Kirusha is back home now to work in the garden, or what is left of it.
“It’s sowing time,” Kirusha said. She is hoping to grow a harvest on the scorched soil.
Bombing the city
While the outskirts of Chernihiv are in ruins, the regional capital of 285,000 people is also heavily damaged.
Russian air strikes have destroyed apartment buildings, a local stadium, a kindergarten, several medical facilities, grocery stores and even a library located in a 19th-century building.
“The building of the library is historical. It survived World War II, but did not make it through Russian aggression,” said Chernihiv Oblast Governor Vyacheslav Chaus.
“They only attacked civilian facilities,” he went on.
According to Chaus, hundreds of residential buildings have been destroyed in the city, hundreds of civilians killed and even more injured.
The attacks have been clearly targeting civilians. On March 16, shelling killed 14 people who were queuing to buy bread, including a U.S. citizen.
One of the darkest days in Chernihiv was March 3 when Russian planes dropped bombs on several buildings, killing 47 people at once.
“We heard two planes,” recalled a local citizen Vyacheslav Kuts, who lives near the bombed site. “The shock wave threw me together with the door into the entryway.”
“I grabbed my kids and carried them to the basement amid the air strikes,” Kuts said, pointing to the entrance to the shelter that has been hit with bomb fragments.
The explosion was so massive that the glass broke in all the windows in the entire neighborhood. Since then, the neighborhood has had no gas or electricity.
"When it was minus 13 degrees outside, it was minus 2 degrees in my apartment,” Kuts recalled.

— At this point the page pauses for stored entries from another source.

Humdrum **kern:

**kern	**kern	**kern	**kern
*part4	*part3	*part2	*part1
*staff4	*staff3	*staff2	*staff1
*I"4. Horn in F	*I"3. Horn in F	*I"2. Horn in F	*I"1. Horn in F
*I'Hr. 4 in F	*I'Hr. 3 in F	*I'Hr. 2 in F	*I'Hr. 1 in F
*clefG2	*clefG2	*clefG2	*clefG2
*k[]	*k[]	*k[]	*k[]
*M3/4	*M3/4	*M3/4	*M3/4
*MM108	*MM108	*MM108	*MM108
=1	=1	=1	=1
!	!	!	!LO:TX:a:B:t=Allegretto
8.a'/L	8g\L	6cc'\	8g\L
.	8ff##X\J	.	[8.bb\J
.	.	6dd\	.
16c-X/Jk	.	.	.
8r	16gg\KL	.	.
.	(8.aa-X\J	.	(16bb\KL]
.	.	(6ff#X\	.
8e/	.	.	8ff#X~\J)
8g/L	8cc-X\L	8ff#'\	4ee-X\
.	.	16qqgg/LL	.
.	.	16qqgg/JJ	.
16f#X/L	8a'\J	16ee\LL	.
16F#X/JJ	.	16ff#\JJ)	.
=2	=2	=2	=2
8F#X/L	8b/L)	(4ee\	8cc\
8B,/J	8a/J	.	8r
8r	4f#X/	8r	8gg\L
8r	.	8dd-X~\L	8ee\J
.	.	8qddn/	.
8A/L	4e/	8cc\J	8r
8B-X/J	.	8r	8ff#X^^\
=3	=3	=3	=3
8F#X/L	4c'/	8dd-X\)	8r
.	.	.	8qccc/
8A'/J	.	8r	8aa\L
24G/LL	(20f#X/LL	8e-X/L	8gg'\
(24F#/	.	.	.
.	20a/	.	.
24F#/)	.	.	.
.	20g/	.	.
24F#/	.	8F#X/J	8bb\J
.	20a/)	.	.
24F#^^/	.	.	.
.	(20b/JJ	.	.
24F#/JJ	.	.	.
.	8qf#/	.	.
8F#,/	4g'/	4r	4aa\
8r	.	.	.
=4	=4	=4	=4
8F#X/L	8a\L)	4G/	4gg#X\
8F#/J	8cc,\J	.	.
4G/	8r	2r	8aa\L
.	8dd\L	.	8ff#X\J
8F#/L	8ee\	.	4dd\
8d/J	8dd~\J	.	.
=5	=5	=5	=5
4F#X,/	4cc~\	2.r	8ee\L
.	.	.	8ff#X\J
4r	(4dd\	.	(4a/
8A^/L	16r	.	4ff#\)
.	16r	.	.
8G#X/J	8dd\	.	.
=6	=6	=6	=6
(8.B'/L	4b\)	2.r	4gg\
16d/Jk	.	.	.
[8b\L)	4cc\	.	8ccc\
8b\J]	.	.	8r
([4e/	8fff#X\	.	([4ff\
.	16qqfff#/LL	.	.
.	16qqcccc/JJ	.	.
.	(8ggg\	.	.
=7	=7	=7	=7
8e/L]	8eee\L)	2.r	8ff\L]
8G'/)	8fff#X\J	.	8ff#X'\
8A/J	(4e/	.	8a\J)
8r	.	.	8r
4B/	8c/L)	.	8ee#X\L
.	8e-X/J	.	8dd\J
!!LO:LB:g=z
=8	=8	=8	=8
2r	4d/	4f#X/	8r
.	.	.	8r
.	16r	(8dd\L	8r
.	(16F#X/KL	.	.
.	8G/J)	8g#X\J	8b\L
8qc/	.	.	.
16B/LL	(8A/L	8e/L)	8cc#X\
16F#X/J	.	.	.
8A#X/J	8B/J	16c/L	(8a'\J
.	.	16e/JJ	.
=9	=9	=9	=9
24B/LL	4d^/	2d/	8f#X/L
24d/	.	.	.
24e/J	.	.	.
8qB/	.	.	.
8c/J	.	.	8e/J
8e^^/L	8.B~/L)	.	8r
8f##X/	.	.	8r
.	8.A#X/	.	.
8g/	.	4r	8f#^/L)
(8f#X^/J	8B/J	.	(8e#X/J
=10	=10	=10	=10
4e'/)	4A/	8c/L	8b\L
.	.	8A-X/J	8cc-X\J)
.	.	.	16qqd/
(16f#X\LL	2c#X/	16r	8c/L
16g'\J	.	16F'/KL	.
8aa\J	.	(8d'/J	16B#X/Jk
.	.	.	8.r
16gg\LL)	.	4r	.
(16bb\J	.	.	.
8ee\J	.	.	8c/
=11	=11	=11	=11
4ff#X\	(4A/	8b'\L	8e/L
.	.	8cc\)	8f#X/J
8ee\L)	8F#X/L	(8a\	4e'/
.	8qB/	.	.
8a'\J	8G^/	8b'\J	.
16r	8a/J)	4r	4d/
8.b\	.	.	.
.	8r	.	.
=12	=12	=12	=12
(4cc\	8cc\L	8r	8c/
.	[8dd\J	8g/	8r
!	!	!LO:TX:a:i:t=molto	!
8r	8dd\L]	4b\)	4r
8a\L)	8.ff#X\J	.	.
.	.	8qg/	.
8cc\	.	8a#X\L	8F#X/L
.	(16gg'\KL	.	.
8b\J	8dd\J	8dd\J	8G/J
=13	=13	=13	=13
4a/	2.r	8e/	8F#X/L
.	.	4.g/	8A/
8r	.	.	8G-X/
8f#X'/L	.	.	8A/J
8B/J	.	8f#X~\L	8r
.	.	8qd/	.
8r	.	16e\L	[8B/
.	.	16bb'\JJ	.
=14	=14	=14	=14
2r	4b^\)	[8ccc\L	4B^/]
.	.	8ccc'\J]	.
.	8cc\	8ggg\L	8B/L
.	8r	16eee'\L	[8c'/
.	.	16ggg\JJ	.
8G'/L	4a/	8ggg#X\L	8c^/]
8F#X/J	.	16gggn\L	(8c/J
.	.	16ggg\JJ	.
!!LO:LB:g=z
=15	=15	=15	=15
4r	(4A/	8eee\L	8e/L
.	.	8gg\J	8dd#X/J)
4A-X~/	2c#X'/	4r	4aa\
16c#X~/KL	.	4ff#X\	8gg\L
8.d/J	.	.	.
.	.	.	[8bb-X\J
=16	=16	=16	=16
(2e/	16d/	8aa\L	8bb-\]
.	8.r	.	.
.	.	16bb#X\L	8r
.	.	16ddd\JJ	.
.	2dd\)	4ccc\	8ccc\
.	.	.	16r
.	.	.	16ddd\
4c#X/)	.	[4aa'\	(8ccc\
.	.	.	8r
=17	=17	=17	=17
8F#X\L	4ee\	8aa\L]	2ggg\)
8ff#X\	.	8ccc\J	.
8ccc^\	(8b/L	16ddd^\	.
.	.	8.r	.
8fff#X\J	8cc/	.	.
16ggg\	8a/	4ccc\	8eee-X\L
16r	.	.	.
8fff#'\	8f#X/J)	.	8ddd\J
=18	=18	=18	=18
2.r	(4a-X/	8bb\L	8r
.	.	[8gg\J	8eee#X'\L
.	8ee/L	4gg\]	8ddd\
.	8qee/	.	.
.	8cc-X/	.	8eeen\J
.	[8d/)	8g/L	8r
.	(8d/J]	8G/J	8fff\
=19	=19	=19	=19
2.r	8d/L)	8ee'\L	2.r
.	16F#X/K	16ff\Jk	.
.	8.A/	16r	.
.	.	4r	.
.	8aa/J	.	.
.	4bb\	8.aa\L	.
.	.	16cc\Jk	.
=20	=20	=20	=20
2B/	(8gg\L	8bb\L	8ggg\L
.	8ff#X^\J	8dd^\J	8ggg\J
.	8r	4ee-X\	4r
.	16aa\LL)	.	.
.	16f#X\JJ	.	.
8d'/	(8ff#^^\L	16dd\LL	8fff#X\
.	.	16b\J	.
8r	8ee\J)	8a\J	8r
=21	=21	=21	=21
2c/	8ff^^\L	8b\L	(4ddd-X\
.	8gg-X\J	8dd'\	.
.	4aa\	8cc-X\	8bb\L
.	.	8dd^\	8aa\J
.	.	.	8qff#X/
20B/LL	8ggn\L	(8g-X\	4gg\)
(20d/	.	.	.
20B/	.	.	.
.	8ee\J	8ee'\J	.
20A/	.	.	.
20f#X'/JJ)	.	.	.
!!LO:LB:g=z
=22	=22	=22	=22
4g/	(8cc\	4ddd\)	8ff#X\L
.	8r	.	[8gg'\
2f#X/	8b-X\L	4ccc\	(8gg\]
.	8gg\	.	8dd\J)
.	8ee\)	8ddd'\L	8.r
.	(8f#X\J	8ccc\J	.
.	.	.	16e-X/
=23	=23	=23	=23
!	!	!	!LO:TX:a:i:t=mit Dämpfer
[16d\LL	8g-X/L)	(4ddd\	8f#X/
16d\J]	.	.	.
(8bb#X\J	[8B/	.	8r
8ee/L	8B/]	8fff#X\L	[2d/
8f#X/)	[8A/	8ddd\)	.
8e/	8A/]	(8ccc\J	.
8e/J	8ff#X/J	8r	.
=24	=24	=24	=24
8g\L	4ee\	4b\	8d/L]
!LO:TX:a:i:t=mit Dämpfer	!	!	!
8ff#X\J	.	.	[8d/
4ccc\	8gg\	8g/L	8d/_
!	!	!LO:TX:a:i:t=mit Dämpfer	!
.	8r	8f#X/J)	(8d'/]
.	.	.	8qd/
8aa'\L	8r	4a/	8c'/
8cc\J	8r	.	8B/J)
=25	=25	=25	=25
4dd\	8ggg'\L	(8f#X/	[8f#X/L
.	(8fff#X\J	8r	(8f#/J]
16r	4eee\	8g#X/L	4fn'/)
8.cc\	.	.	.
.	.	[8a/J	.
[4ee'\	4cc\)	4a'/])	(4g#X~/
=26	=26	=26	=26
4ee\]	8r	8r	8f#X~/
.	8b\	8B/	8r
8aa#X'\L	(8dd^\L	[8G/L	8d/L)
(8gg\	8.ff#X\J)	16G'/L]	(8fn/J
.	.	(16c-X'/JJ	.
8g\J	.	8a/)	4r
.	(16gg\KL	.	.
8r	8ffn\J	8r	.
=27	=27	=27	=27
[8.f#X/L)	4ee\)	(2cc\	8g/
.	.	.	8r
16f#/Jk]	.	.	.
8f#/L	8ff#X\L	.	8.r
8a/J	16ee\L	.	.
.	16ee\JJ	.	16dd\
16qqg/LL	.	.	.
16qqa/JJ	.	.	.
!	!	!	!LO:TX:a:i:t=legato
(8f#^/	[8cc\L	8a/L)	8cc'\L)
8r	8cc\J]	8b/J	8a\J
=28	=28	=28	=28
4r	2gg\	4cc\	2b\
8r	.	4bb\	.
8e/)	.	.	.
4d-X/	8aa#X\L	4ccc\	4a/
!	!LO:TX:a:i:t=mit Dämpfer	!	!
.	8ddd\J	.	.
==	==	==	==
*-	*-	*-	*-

Together with neighbors, Kuts covered the windows with wood and metal to keep warm.
Until a few days ago, when the electricity got fixed, they cooked on a gas burner.
Soon after the March 3 attack, both planes bombing Chernihiv have been shot down by the Ukrainian forces. One pilot, Alexander Krasnoyartsev, was captured and acknowledged that Russian planes have deliberately bombed residential areas.
“I understand it’s war, but to bomb in such a way…” Kuts goes on swearing at the Russian army.
Like others in Chernihiv, he understands that the lull may be temporary and new air strikes can happen.
“We are all scared,” Kuts said of potential attacks.
“But we keep smiling. Because we are alive.”